Both Captain Marvel and the Black Panther have had to grapple with arguably more radical — and permanent — changes in their core ideas about who they are. Carol Danvers, aka Captain Marvel, had her memories (and even her potential) buried by the clever and manipulative Kree. Even though she eventually broke through the Kree’s gaslighting and brainwashing, she is still likely to spend time and mental energy wrestling with who they told her she was versus who she wants to be in the future. One of the more difficult aspects of middle age is anger at lost chances and wasted potential, and I hope the Captain Marvel films continue to allow Carol to explore those kinds of messy, ambiguous emotions.
Blockbuster cinema tends to be pretty light on truly interesting villains, but Erik Killmonger arrived in Wakanda and challenged many of T’Challa’s assumptions about himself, his father and his nation’s connection to the world. Though he’s only been part of the MCU for short time, T’Challa’s already watched his father die — a devastating moment that can never be undone — and, thanks to Thanos, he appears to have also lost his sister, the brilliant Shuri. And that big Infinity War battle took place in Wakanda not long after T’Challa decided to reveal the existence of the secretive, prosperous nation to the world.
Black Panther may get Shuri back, but he can’t undo the complex processes he recently put into motion for his nation and himself. However difficult it was to step out of his father’s shadow, T’Challa’s got an even tougher job ahead as a man and as a leader — tasks that his super-suit won’t make that much easier. That’s middle age for you — an array of confusing challenges that, if you are lucky, bring pleasure and relief if you navigate them with wisdom, foresight and humility.

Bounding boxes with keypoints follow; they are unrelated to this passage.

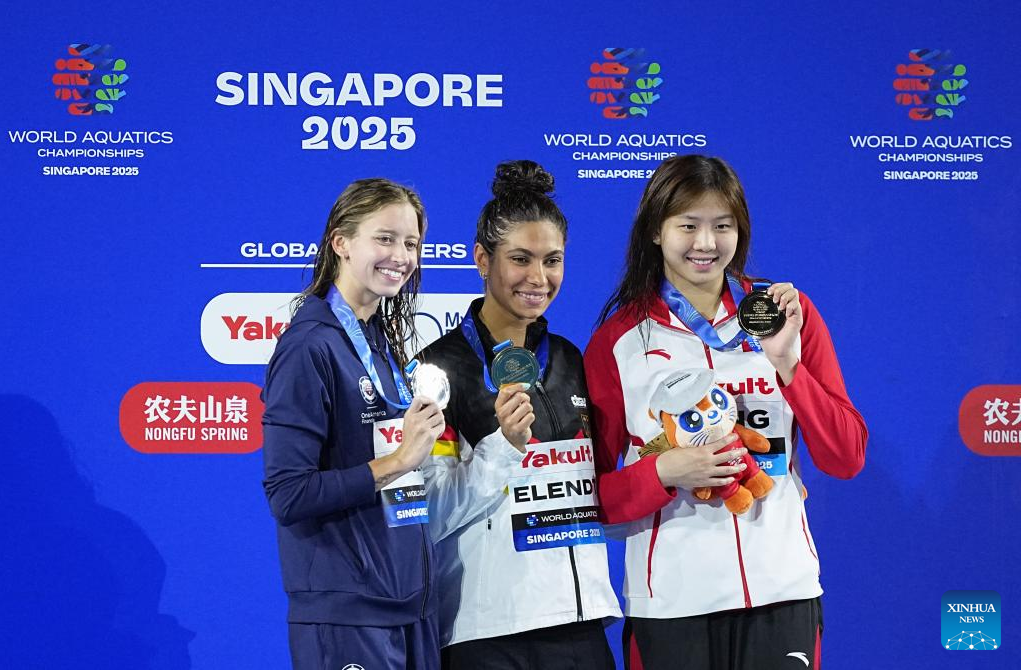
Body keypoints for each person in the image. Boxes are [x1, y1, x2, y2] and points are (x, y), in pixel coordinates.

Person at [584, 155, 868, 669]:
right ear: (655, 230)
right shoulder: (619, 340)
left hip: (782, 590)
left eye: (722, 226)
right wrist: (662, 472)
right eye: (687, 225)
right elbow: (593, 496)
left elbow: (846, 456)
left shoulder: (785, 315)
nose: (706, 243)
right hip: (672, 602)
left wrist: (787, 365)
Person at [419, 160, 621, 669]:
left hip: (581, 622)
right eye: (520, 259)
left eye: (553, 260)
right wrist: (502, 448)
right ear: (482, 260)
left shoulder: (572, 359)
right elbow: (429, 514)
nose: (538, 278)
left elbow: (600, 481)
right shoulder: (437, 369)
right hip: (489, 630)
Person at [261, 179, 446, 670]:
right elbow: (289, 495)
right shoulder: (309, 347)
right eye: (384, 238)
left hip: (409, 606)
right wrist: (399, 460)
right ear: (341, 243)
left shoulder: (379, 341)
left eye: (411, 243)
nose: (401, 256)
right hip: (348, 615)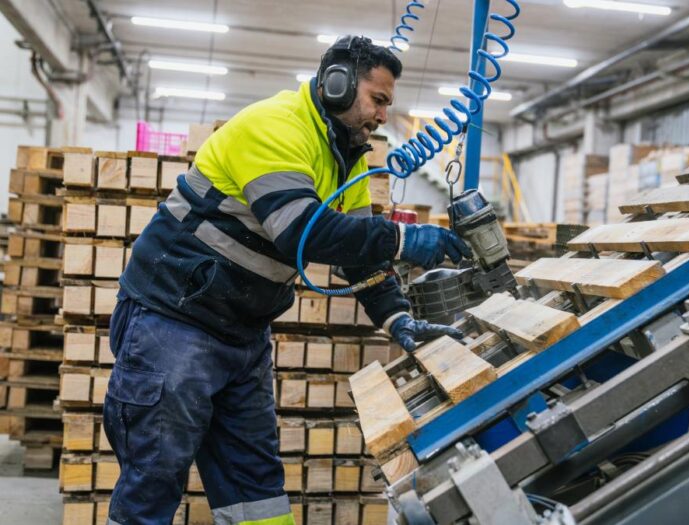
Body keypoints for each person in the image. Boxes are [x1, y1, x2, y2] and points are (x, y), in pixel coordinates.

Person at [103, 35, 471, 524]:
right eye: (378, 99)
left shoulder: (341, 156)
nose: (384, 116)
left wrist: (395, 316)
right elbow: (302, 231)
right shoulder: (275, 127)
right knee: (153, 482)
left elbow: (355, 257)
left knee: (256, 491)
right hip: (173, 321)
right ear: (336, 85)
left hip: (242, 333)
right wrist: (404, 241)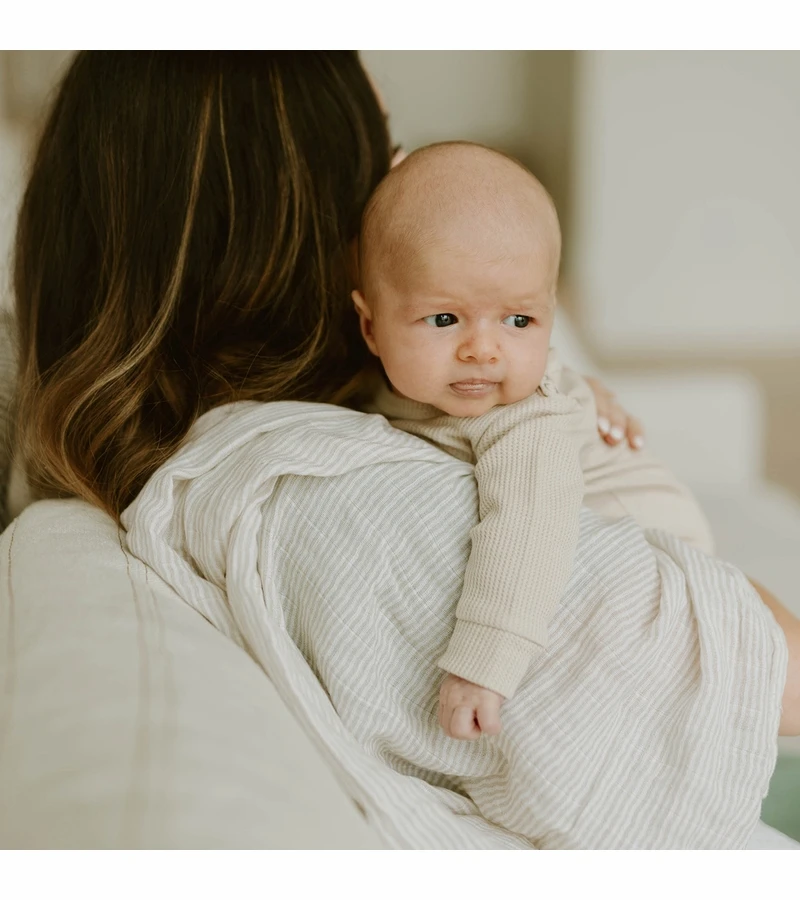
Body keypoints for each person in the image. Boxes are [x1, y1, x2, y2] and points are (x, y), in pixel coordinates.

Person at [7, 51, 800, 847]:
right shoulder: (326, 487)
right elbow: (758, 665)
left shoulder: (353, 413)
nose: (395, 178)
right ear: (305, 230)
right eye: (376, 162)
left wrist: (563, 386)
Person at [352, 139, 715, 740]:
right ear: (370, 325)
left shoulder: (524, 418)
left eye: (519, 321)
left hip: (651, 539)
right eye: (445, 319)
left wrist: (482, 665)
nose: (484, 349)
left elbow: (529, 528)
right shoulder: (391, 385)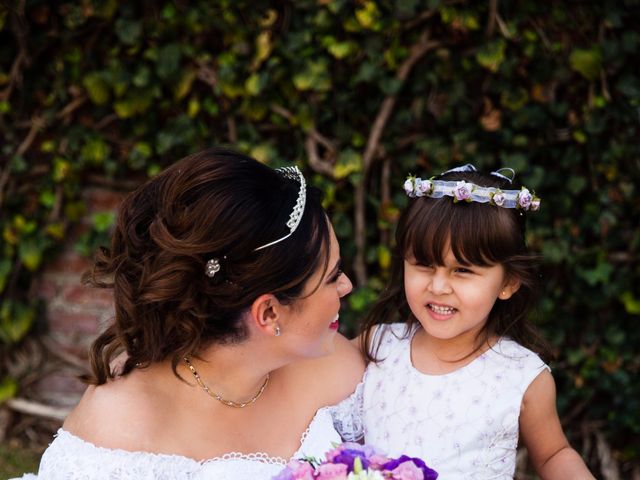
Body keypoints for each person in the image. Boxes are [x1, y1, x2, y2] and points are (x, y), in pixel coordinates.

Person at [21, 147, 363, 479]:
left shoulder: (334, 370)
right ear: (269, 312)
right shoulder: (116, 435)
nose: (347, 286)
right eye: (332, 276)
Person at [332, 165, 594, 479]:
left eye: (463, 271)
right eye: (424, 265)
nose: (439, 286)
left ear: (508, 282)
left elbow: (553, 454)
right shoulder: (377, 345)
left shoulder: (522, 375)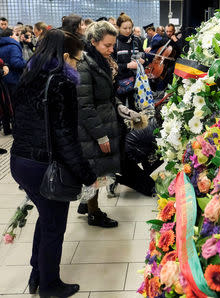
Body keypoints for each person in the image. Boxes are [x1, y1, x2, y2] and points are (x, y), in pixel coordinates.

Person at [10, 29, 96, 298]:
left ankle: (37, 274)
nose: (76, 66)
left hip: (20, 161)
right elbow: (65, 137)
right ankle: (50, 285)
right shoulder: (61, 82)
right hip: (44, 165)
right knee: (54, 226)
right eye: (76, 60)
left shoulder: (29, 74)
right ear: (66, 56)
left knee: (46, 218)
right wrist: (86, 173)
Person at [76, 20, 140, 227]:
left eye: (113, 45)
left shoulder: (101, 61)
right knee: (94, 169)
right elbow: (85, 106)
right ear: (93, 42)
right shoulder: (84, 65)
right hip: (93, 129)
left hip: (106, 121)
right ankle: (93, 213)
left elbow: (109, 95)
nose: (112, 49)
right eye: (107, 45)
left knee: (99, 168)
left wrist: (122, 108)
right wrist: (101, 135)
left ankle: (87, 203)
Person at [112, 12, 146, 111]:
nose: (128, 31)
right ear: (118, 27)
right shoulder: (114, 42)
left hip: (136, 82)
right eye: (125, 28)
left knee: (136, 110)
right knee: (120, 111)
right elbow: (111, 65)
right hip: (119, 83)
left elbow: (144, 57)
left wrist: (143, 61)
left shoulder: (136, 41)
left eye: (130, 28)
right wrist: (127, 65)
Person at [0, 28, 27, 134]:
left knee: (4, 104)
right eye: (16, 35)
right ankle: (17, 128)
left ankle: (6, 128)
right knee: (15, 105)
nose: (17, 37)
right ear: (11, 36)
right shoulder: (14, 46)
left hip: (2, 79)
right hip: (13, 79)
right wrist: (28, 63)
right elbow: (15, 62)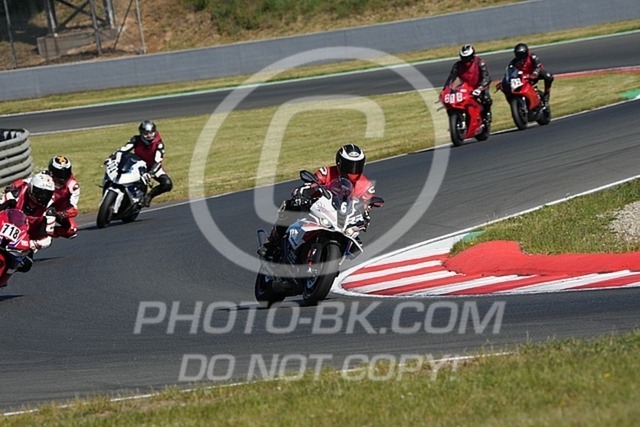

And that kind of growth — by discovering your own potential or through losses that fundamentally alter you — is the point. For the lives of these characters — or life in general — to have any kind of lasting weight, there have to be permanent farewells. I lost both my parents within a recent three-year span, and I wouldn’t wish that on anyone. But I now appreciate life a lot more than I did when I was in my heedless twenties or distracted thirties. And just because people leave, it doesn’t mean their influence or presence is gone forever. No relationship that has any real impact is ever truly over — just as a movie or a scene can linger in your memory long after the credits are over.
So, bring on the next Avengers extravaganza. And if we cry as much as we laugh, all the better.